Cibola 72

This entry is part 71 of 119 in the series Cibola

 

Shiwanna (3) (conclusion)

The last color drains below the west
& the last jars & water baskets
have ridden home on
their owners’ heads–or
on shoulders of boys
trying desperately not to trip on
the suddenly unfamiliar streets.
At first light the gossips will make
their rounds counting sandals,
take note of the doorways near which
some luckless man’s possessions sit
neatly piled, or tied up & topped
with an elegant knot.

But for now this night, early
in the Nameless Moon, is given over
to the soft backbeat, cadence
of fear & consolation,
of tangled limbs. Muffled
fragments of glossalalia,
loveliest of songs.

The grandmother sleeping in
the next room is awoken,
turns over on her mat;
the grandfather’s steady snoring
momentarily ceases.

The Priests of the Bow
keeping watch from the rooftops
hear it & smile, despite the threat.

Even the medicine priest
of the Great Shell, four walls in
from the open air, for all
his abstinence & fasting, feels it.

Allows himself a shiver,
a loving thought.
The People will continue.
__________

the gossips: A slight exaggeration, going by ethnographies from the last hundred-plus years.
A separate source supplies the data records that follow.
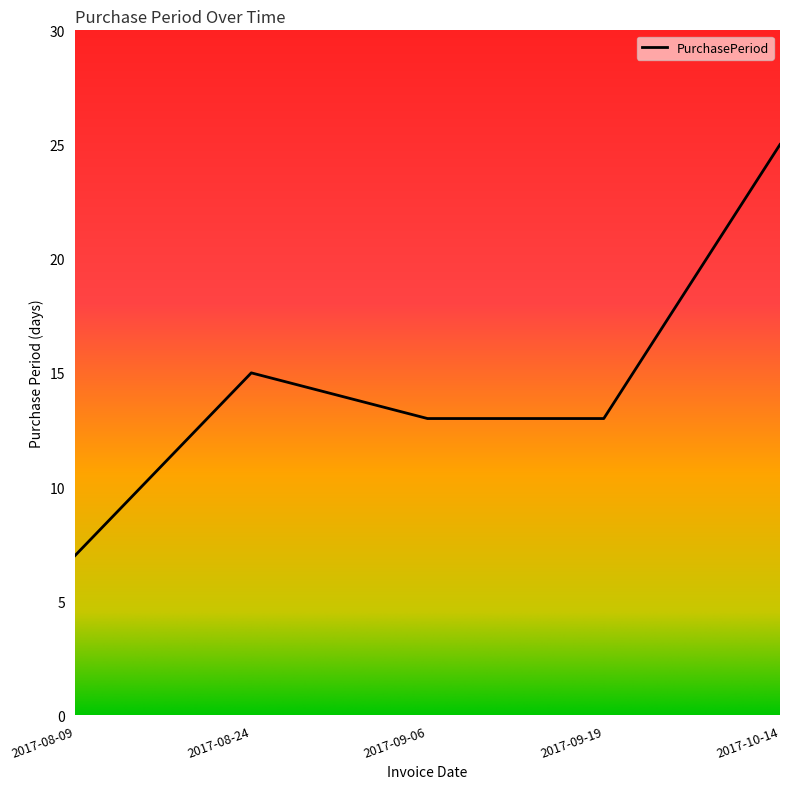

Which category has the lowest value across all series?

2017-08-09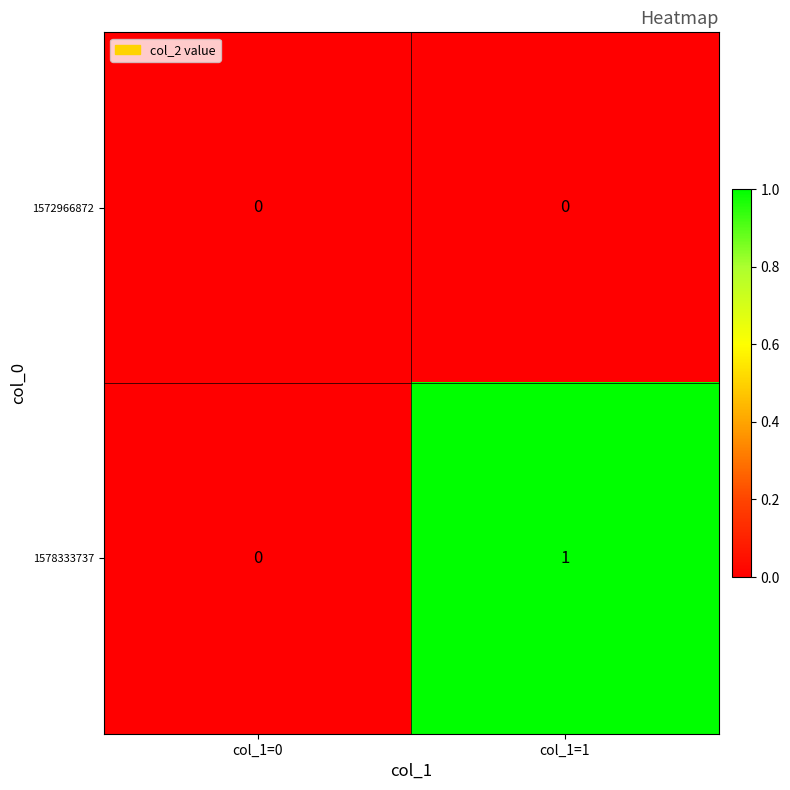

Which series has the largest range (max minus min)?

1578333737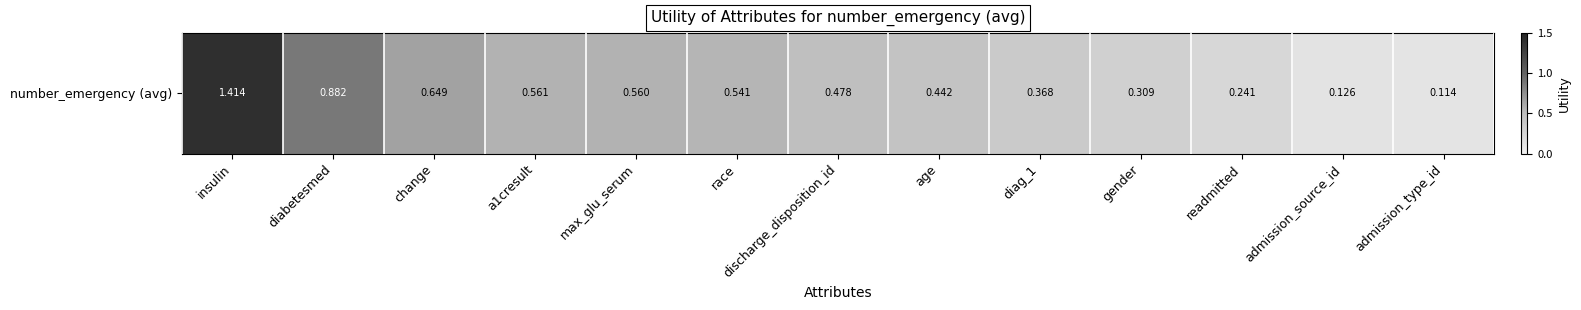

What is the difference between the second highest and minimum values?

0.8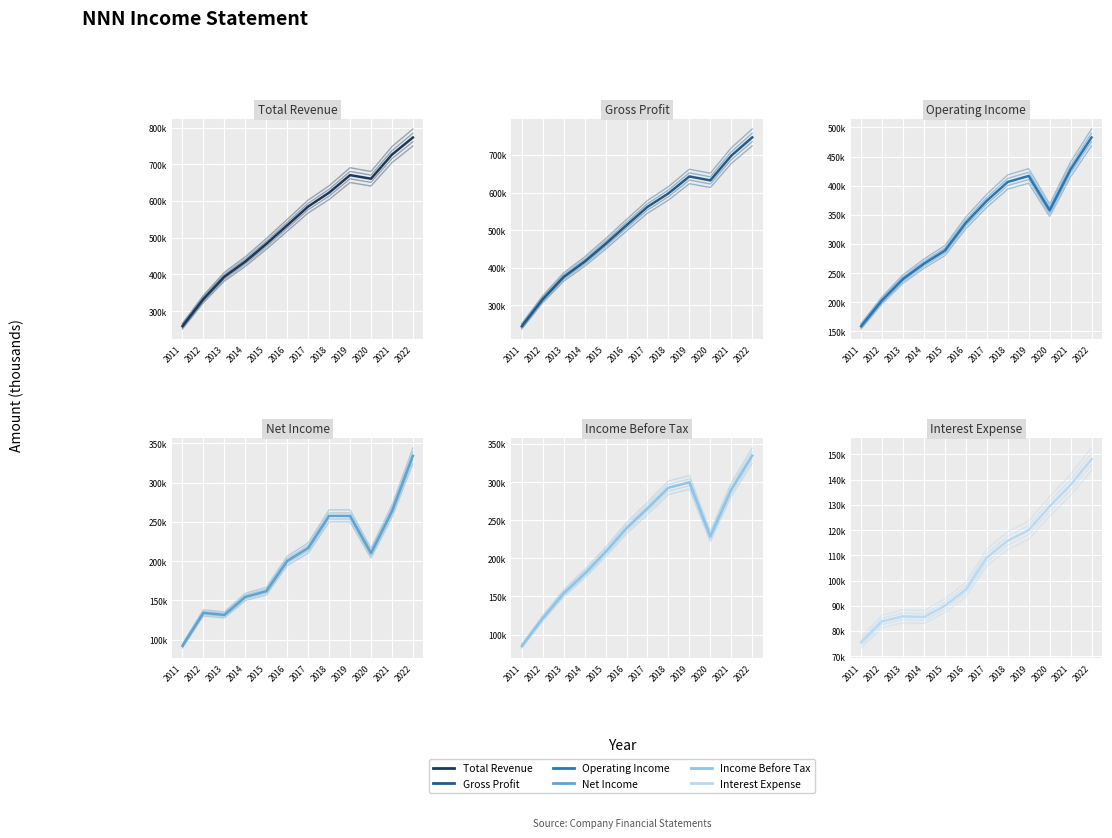

Which category has the lowest value in the Income Before Tax series?

2011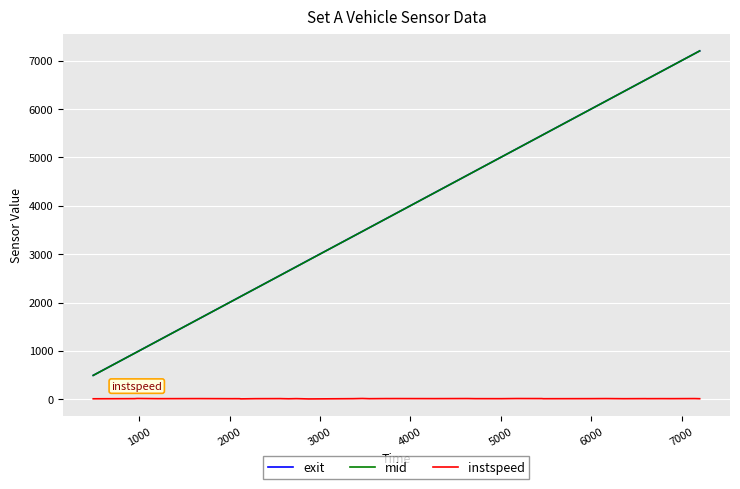

True or false: instspeed and mid cross at least once.

False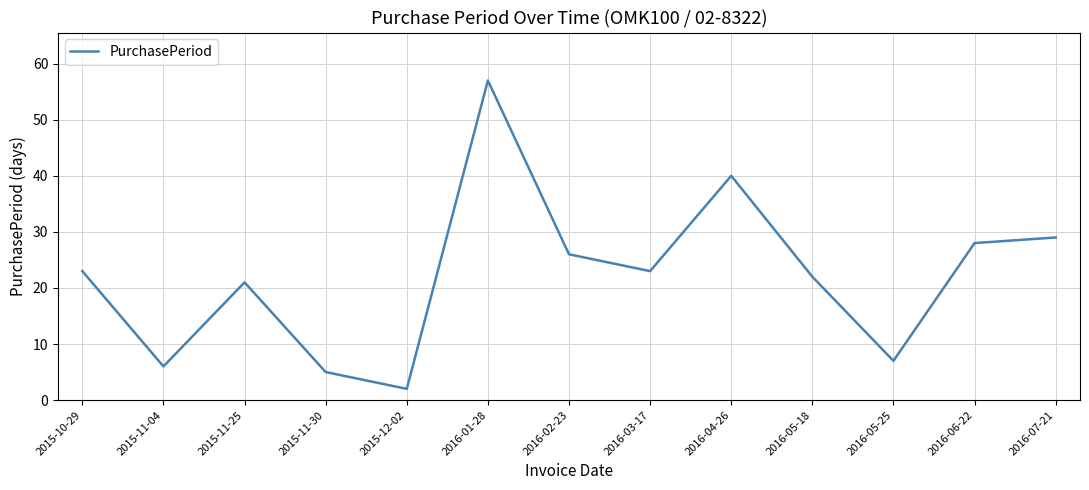

At which category does the chart reach its minimum across all series?

2015-12-02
Serial monogamy and female power to initiate and terminate sexual relationships are so solidly entrenched in Zuni culture that who is sleeping with whom is not even thought worthy of gossip. In neighboring pueblos, though, sleeping arrangements apparently do excite the attentions of gossips in the manner I’ve described. And given Zuni’s multicultural origins, it’s possible this was the case there, too, at one time.